World diplomats agree on peace process for Syria

World diplomats in Vienna talks agree for immediate ceasefire in Syria and elections including all sides to be held in 2017

Photo by: Reuters
Photo by: Reuters

US Secretary of State John Kerry (L), Russian Foreign Minister Sergei Lavrov (R) and UN Envoy for Syria Staffan de Mistura address the media in Vienna, Austria, November 14, 2015.

Foreign ministers of 17 countries agreed on Saturday in Vienna for a cease-fire to take place in Syria and for the nation to hold elections, which will include groups opposing Syrian regime leader Bashar al Assad within 18 months.

Russia's Foreign Minister Sergey Lavrov, following Saturday’s talks announced at a press conference in the Austrian capital, that the government and "the whole spectrum of opposition forces" in Syria should come together no later than January 1, 2016.

Stating that the UN, along with its Syria envoy Staffan de Mistura have been assigned with supervising the formation of such a group, Lavrov added that "This will be a Syrian-led process."

De Mistura told journalists that the UN is ready to assist with the political process starting "at any time," adding that the representative delegation of the Assad regime is willing and ready.

"The opposition needs to come up and we will help them," he said.

He also stated that even though not everyone in the region is ready for an immediate ceasefire, it has been agreed that the violence and unrest must end and be "parallel" to the process of political transition.

However, the ceasefire does not apply to DAESH terrorist organization and the Al Qaeda-affiliate Nusra Front, both of groups have taken over large swaths of Syria’s territory.

Evan Barrett, an adviser to the US-based Coalition for a Democratic Syria, stated that Russia is working on persuading Western nations to reclassify some Syrian opposition groups as “terrorists” in a bid to bolster Assad's regime.

"Without any guarantees over the fate of Assad, the prosecution of war crimes, or opposition participation in a future government, it's hard to see how the opposition could accept this framework," Barrett told Al Jazeera.

Although delegates have previously disagreed regarding the future of Assad, the sides "are in agreement for the transition process," US Secretary of State John Kerry stated during the press conference.

If Assad is willing to join the negotiations, then he can participate in the process in Syria, Kerry continued.

Adding that the agreement on the Syrian peace process opens wider prospects for cooperation between Russia and the US, calling it "a road ahead to be able to do more."

All nations should not allow terrorists to use the opportunity of their disagreements and let their power grow only because "we can not agree on some things," Kerry said.

"The last thing we want to see is [Islamic State] grow because of it," he added.
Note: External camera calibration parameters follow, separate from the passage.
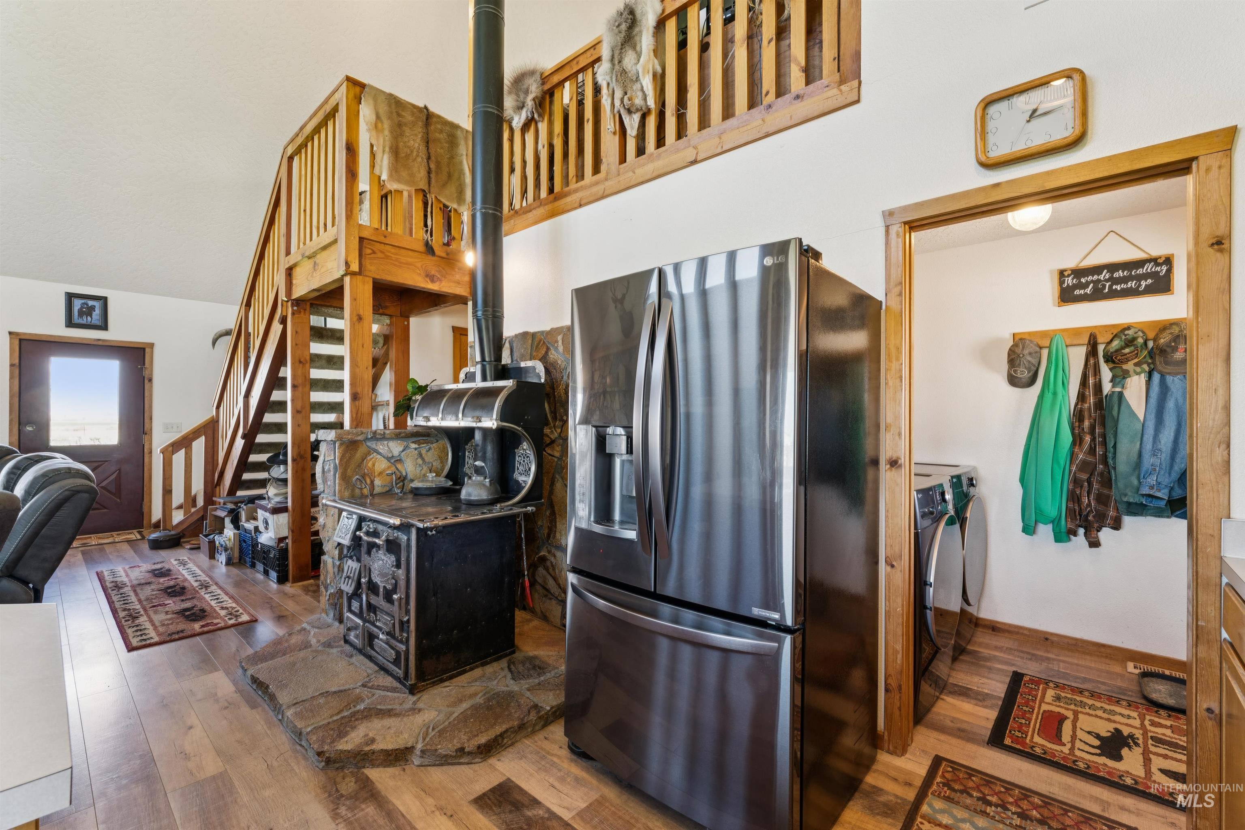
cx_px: 622
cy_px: 415
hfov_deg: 98.9
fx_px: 533
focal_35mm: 15
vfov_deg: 75.9
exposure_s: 1/4
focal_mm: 15.4
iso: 400
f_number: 13
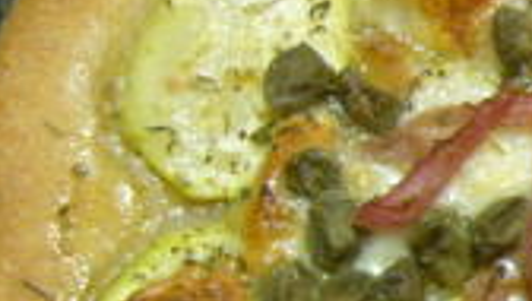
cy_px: 279
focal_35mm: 145
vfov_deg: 8.4
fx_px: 2048
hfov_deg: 13.4
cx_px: 931
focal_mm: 7.4
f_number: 2.8
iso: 200
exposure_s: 1/6
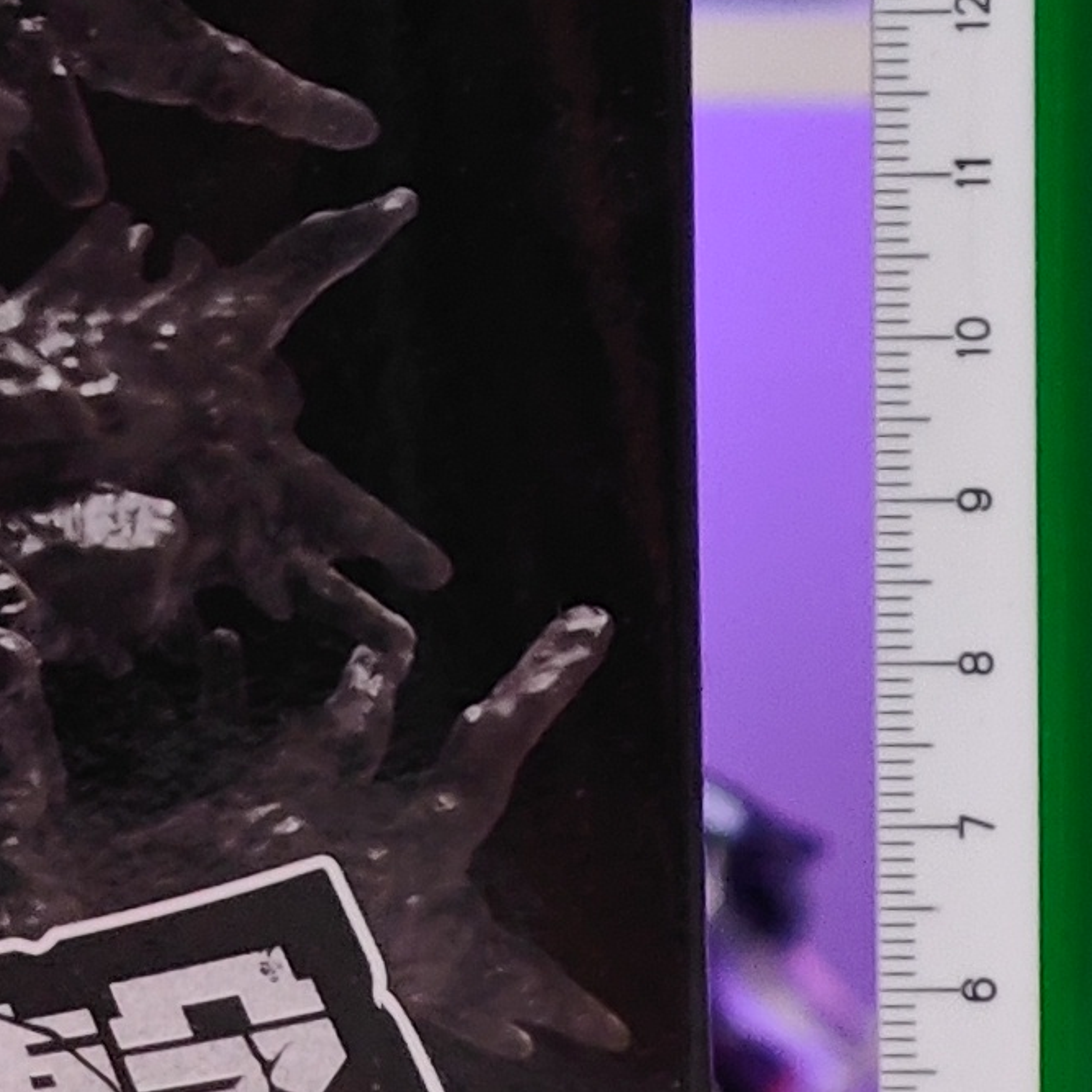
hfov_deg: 5.0
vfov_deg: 5.1
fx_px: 12349
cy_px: 31
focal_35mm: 346
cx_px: -625
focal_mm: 7.48
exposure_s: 1/14
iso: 400
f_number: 2.4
Lavrov also added that Assad is not "the root of all evil," and that the recent terrorist attacks by DAESH "show that it doesn't matter if you're for or against Assad - you're ISIL enemy."

Jordan's Foreign Minister Nasser Judeh, said in a statement that the Paris attacks "reaffirm our collective commitment" to combat terror and violence wherever it may take place.
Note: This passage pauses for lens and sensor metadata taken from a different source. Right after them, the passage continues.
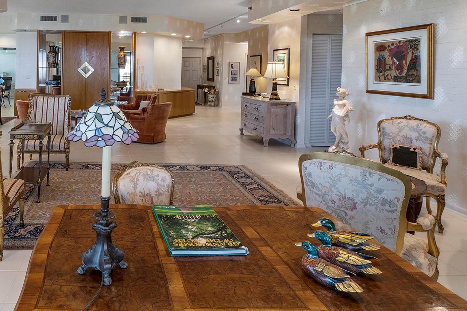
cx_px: 119
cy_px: 75
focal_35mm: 24
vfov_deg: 50.8
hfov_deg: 69.1
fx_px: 311
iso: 200
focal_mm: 10
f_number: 11
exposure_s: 1/3
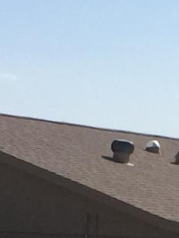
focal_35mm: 269
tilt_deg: -7.9
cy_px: 391
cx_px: 287
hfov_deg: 5.5
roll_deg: -4.6
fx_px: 1851
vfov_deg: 7.2
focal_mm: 4.15
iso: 32
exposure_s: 1/3597
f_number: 2.2
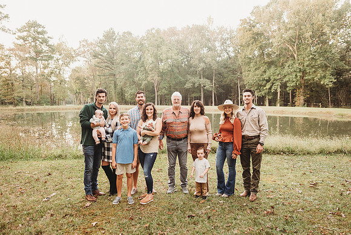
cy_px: 118
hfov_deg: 73.7
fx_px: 234
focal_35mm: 24
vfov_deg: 53.2
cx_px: 176
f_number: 2.5
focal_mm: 24
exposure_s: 1/125
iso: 1000
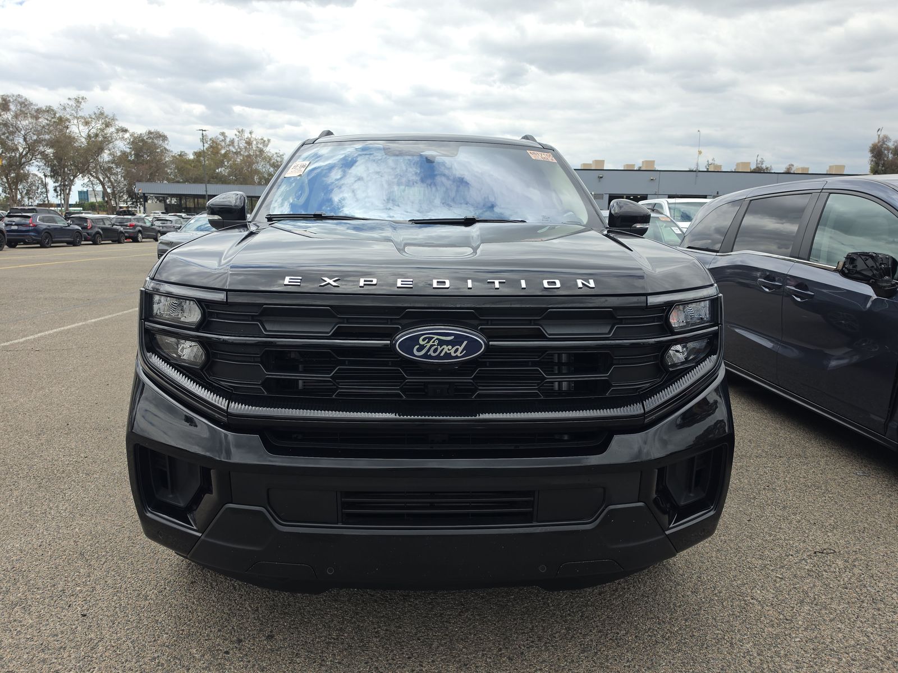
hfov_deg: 73.9
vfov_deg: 58.9
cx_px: 449
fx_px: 597
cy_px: 336
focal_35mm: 23
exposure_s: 1/605
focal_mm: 6.5
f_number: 1.4
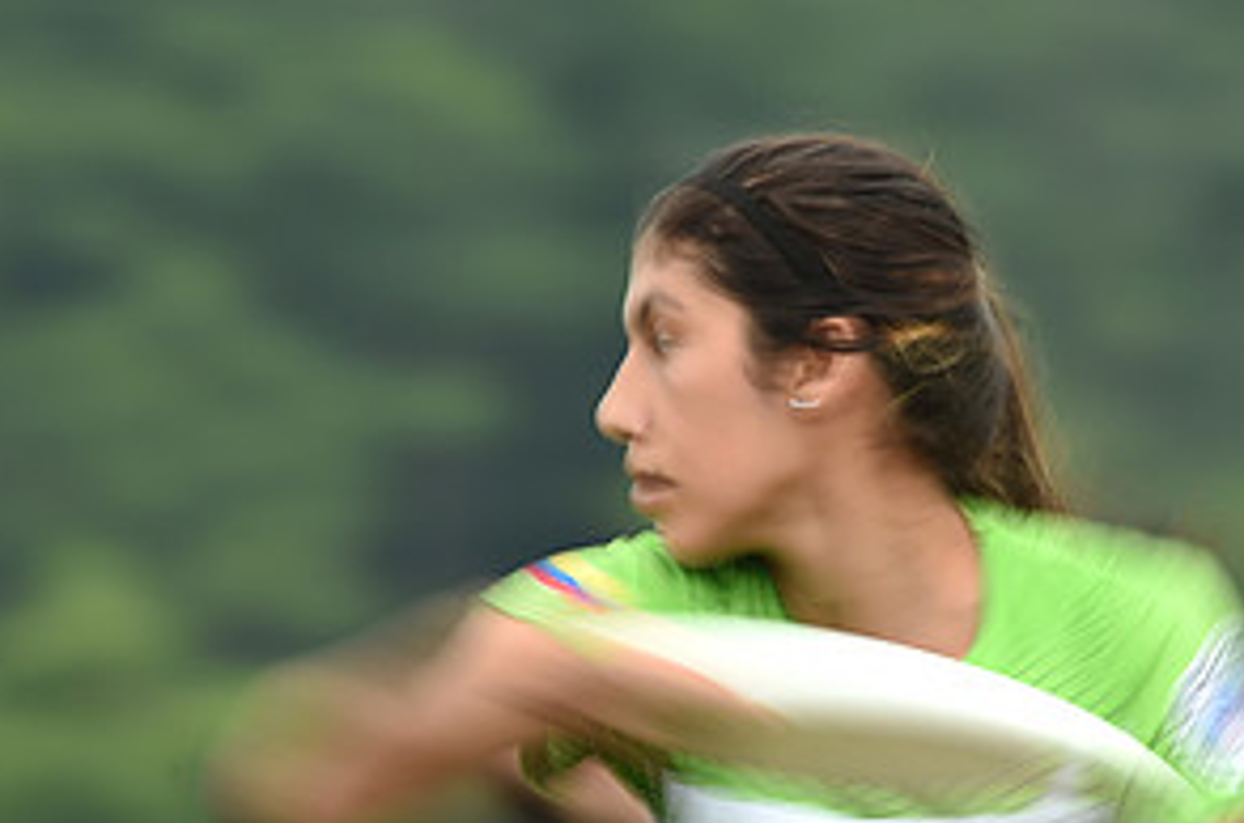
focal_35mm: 793
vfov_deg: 1.7
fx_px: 27343
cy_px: 660
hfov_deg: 2.6
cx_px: 794
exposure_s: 1/25
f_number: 13
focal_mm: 400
EU Foreign Policy Chief Federica Mogherini affirmed that no one could turn away from a common threat.

"We are together in this: Europeans, Arabs, East and West, all the international community," Mogherini stated.

"The best response to this is actually coming together, overcoming our differences, and trying together to lead the way towards peace in Syria," she continued.

After wrapping up their meeting, the delegates chose the French capital - in a decision prompted by the Paris attacks - as a meeting place for their next scheduled talks before the end of 2015, in an attempt go over the progress made toward the cease fire and the selection of delegations for the political talks.